> **INPUT DATA**

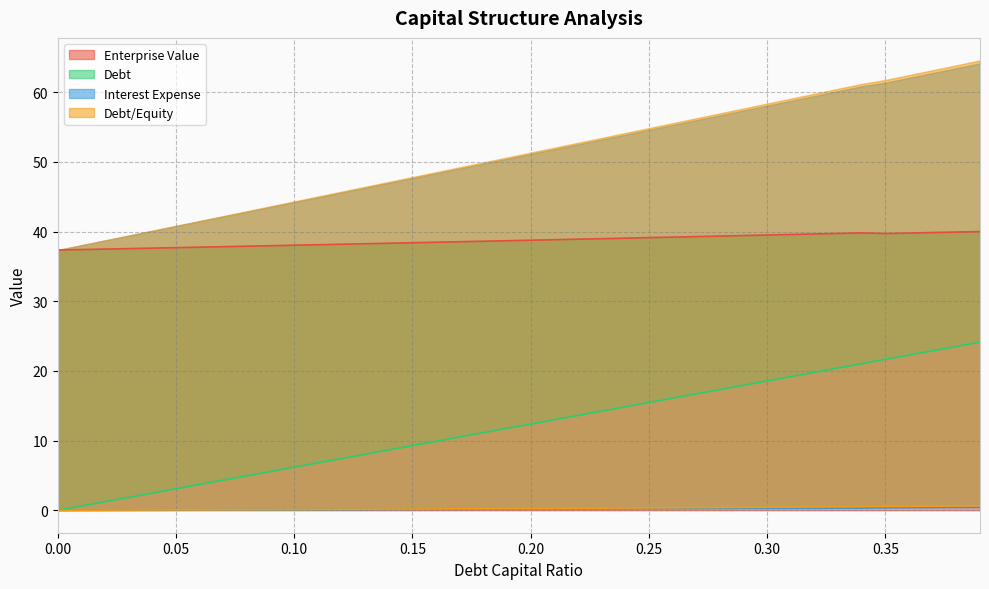

What is the total value across all series at 0.26?

55.9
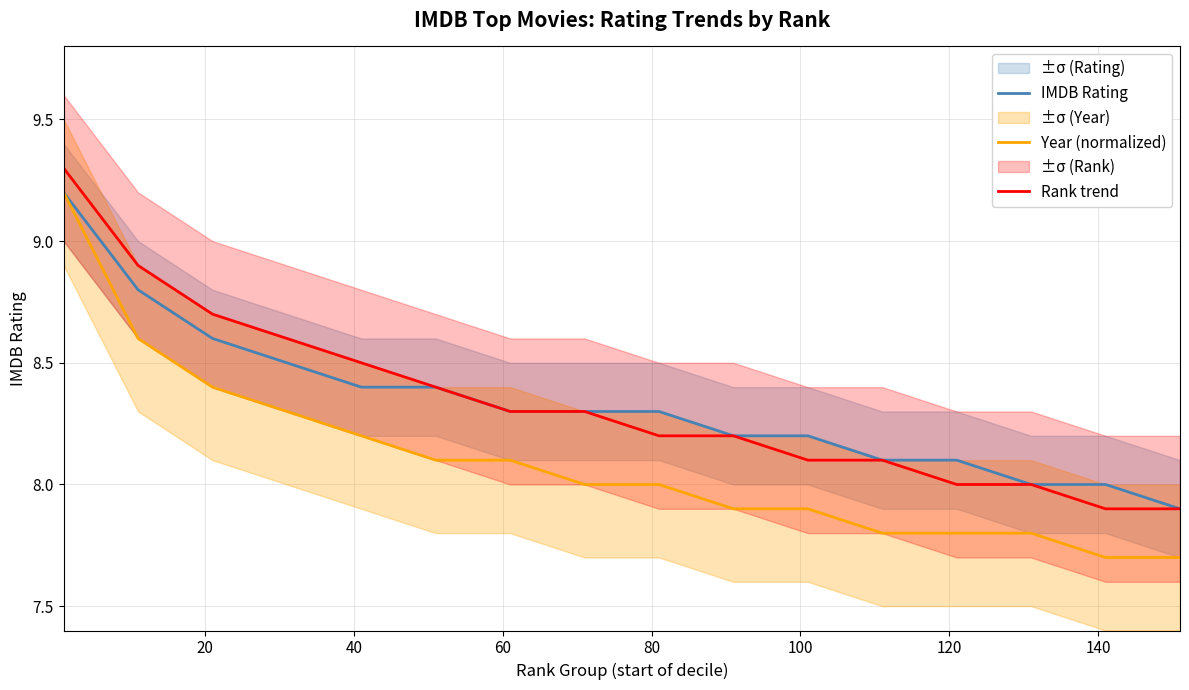

What is the lowest value of the Rank trend series?

7.9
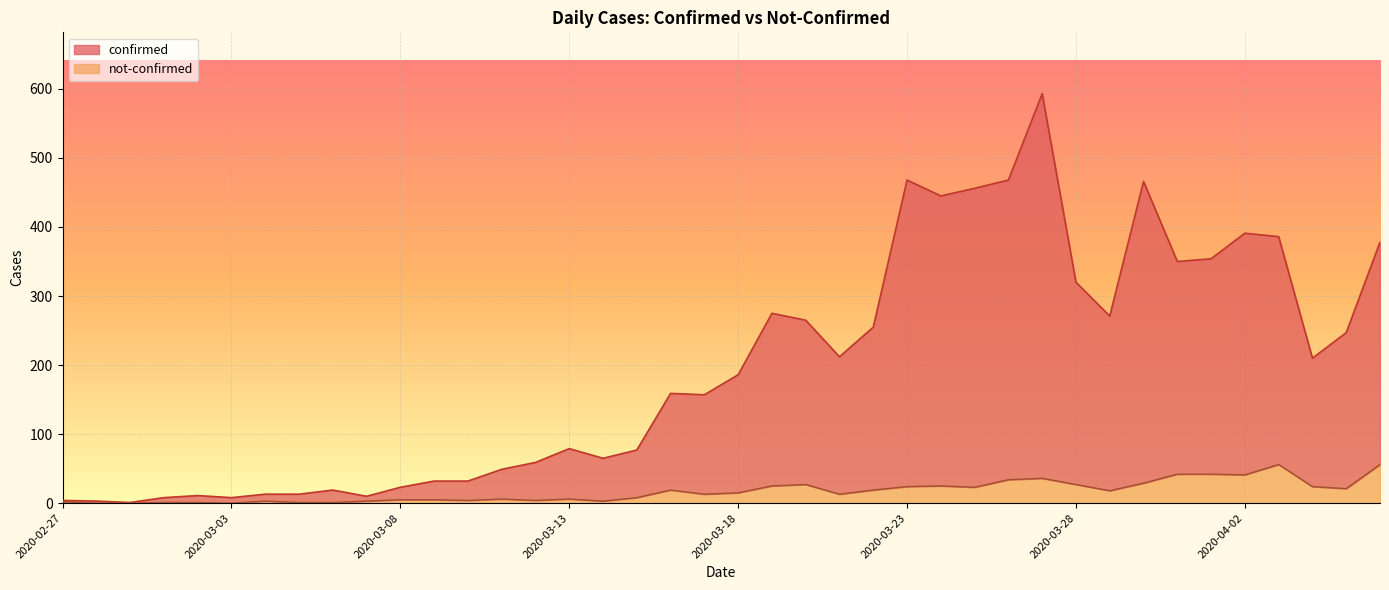

At which category does confirmed reach its first local valley?

2020-02-29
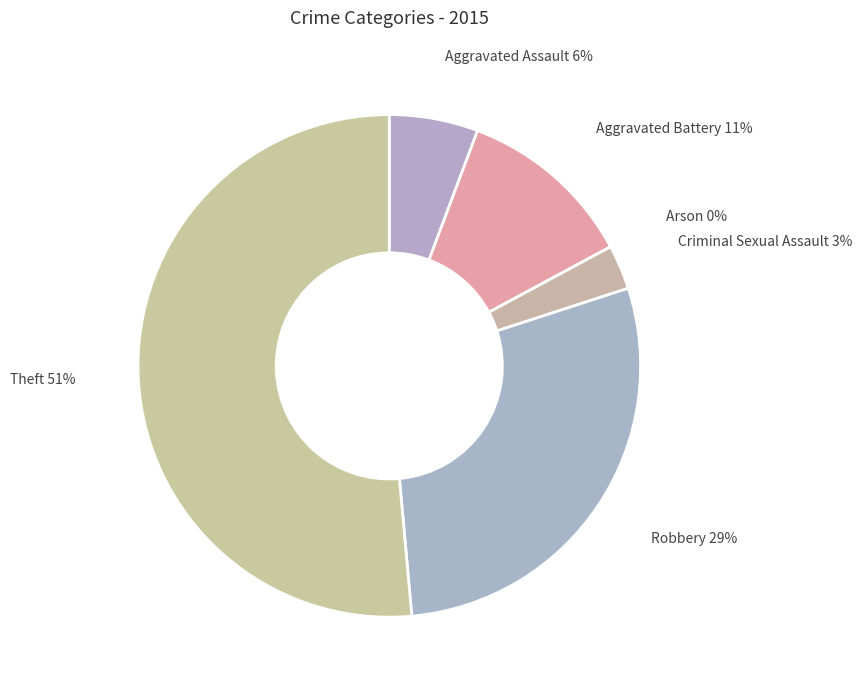

What is the total percentage of Robbery and Aggravated Battery?

40.0%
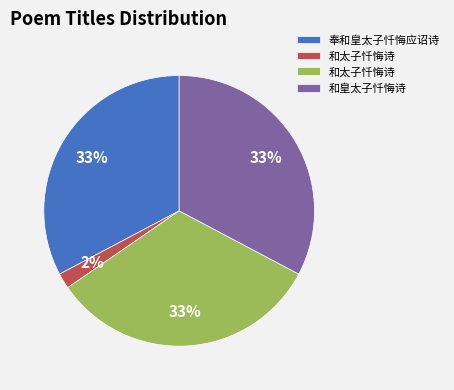

To the nearest percent, what is the difference between the largest and smallest slice percentages?

31%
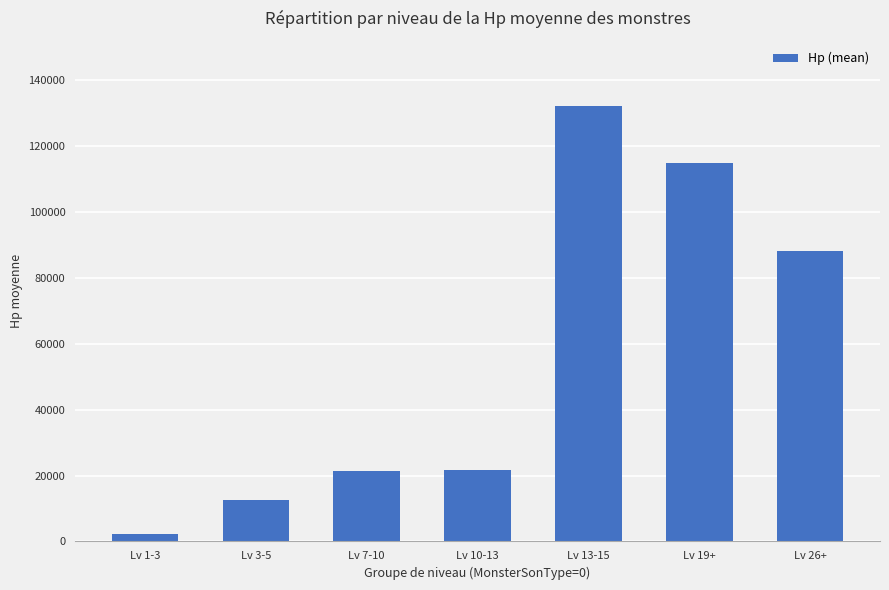

Read the value at Lv 3-5, to the nearest 100.

12600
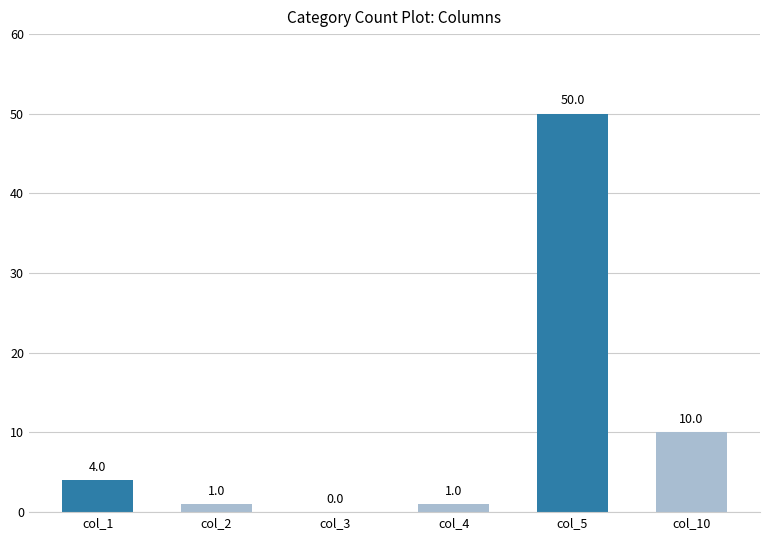

Which label corresponds to the largest value in the chart?

col_5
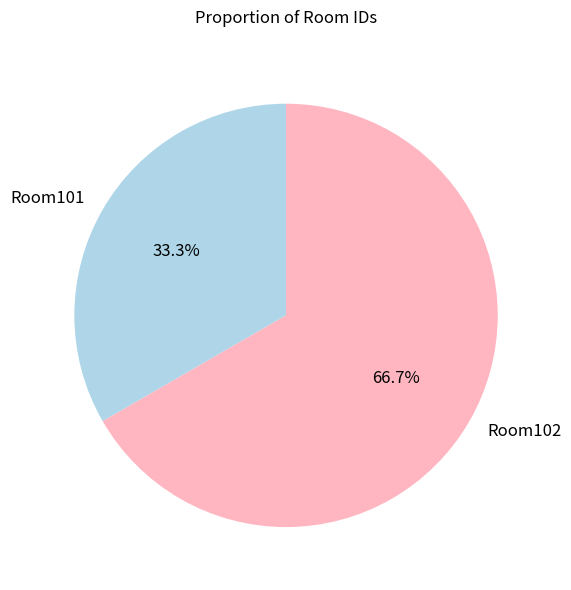

Which category has the biggest portion of the pie?

Room102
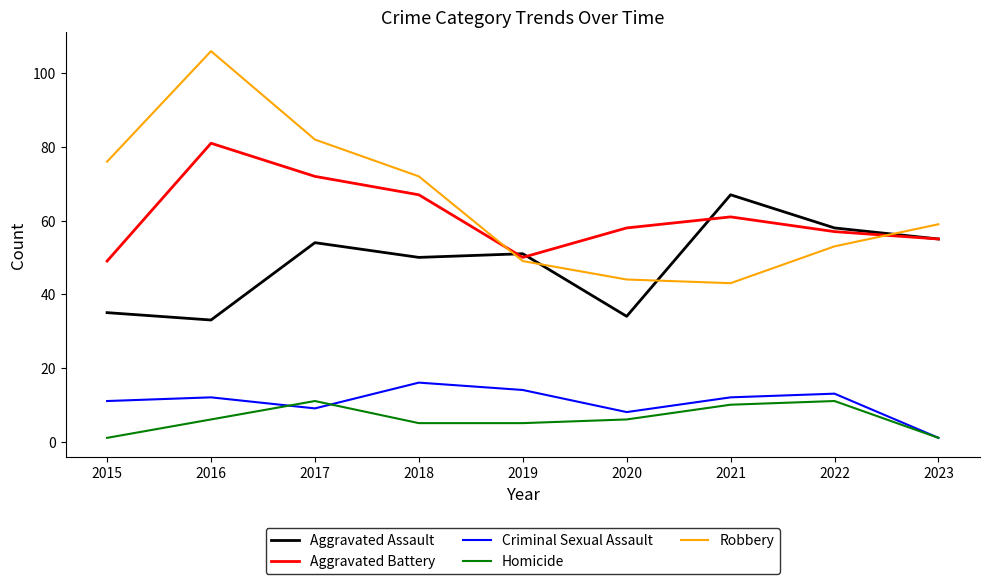

Rank the series by their maximum value, from highest to lowest.

Robbery, Aggravated Battery, Aggravated Assault, Criminal Sexual Assault, Homicide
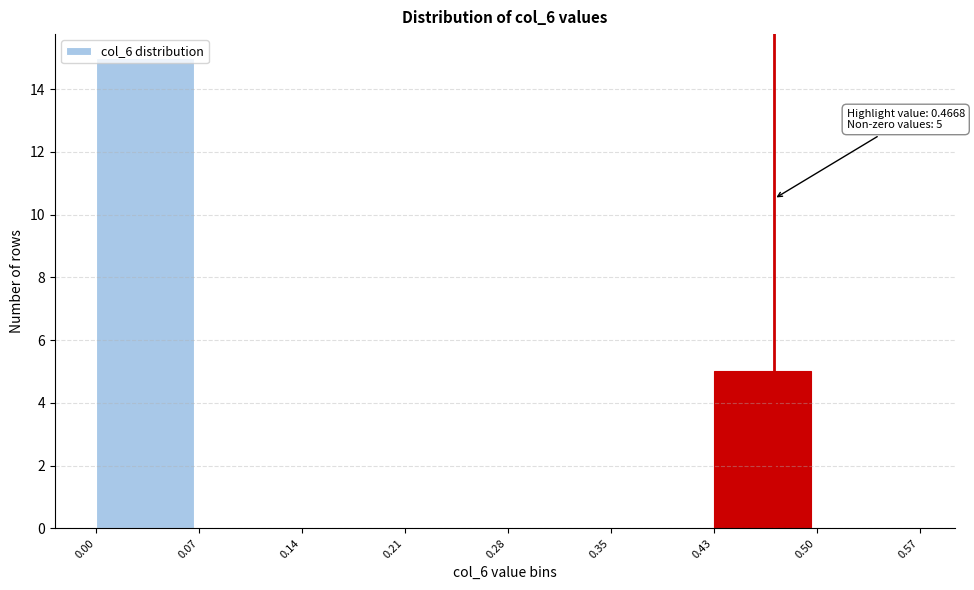

Over which range of the x-axis is the bar tallest?

0.00 to 0.07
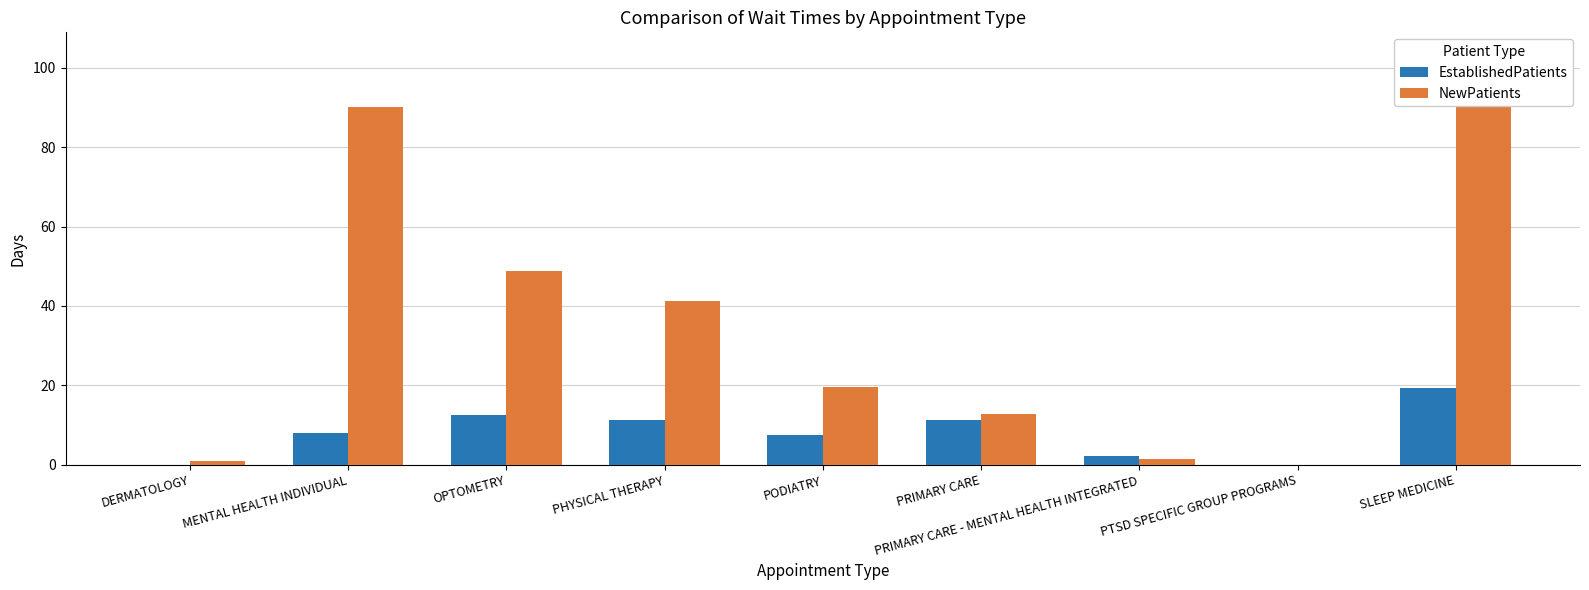

What position from the right is PTSD SPECIFIC GROUP PROGRAMS?

2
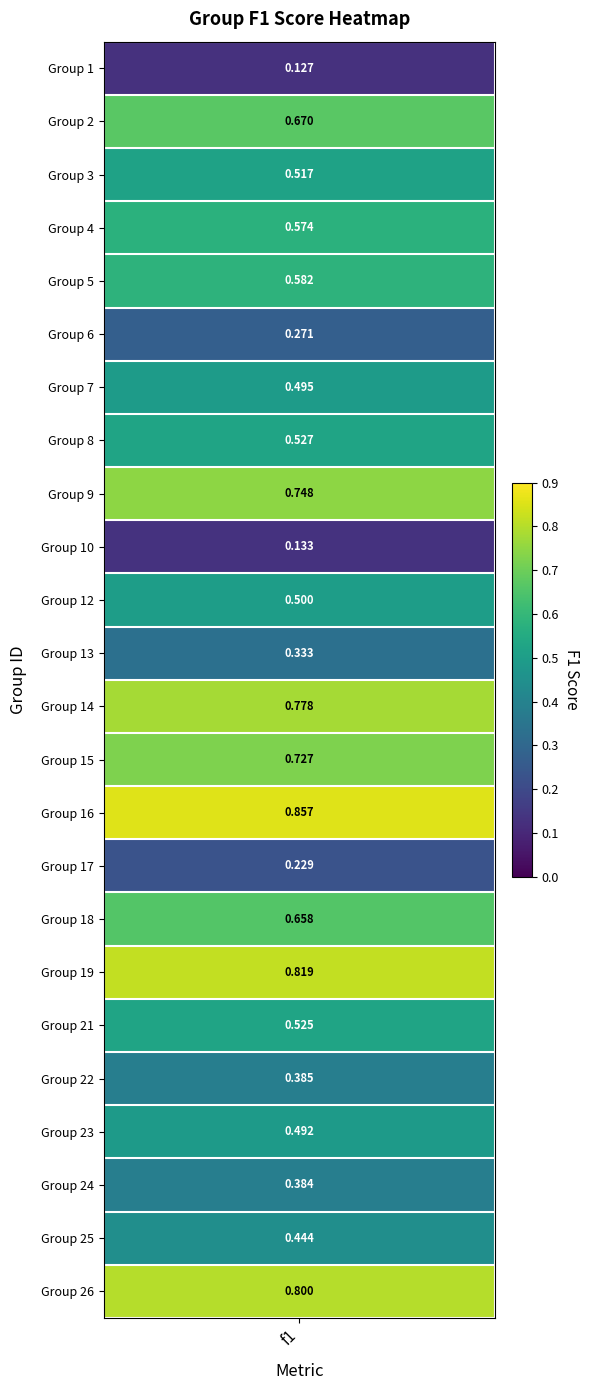

Which category has the highest value across all series?

16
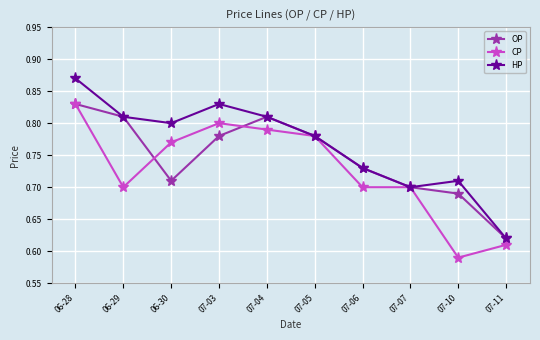

Rank the series by their average value, from lowest to highest.

CP, OP, HP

> **WHAT NEEDS TO BE DONE**
Reproduce the text of every record above word for word, leaving out the pictures.

> **ANSWER SPACE**
What is the total value across all series at 0.26?

55.9

What is the lowest value of the Rank trend series?

7.9

At which category does confirmed reach its first local valley?

2020-02-29

What is the total percentage of Robbery and Aggravated Battery?

40.0%

To the nearest percent, what is the difference between the largest and smallest slice percentages?

31%

Read the value at Lv 3-5, to the nearest 100.

12600

Which label corresponds to the largest value in the chart?

col_5

Which category has the biggest portion of the pie?

Room102

Rank the series by their maximum value, from highest to lowest.

Robbery, Aggravated Battery, Aggravated Assault, Criminal Sexual Assault, Homicide

Over which range of the x-axis is the bar tallest?

0.00 to 0.07

What position from the right is PTSD SPECIFIC GROUP PROGRAMS?

2

Which category has the highest value across all series?

16

Rank the series by their average value, from lowest to highest.

CP, OP, HP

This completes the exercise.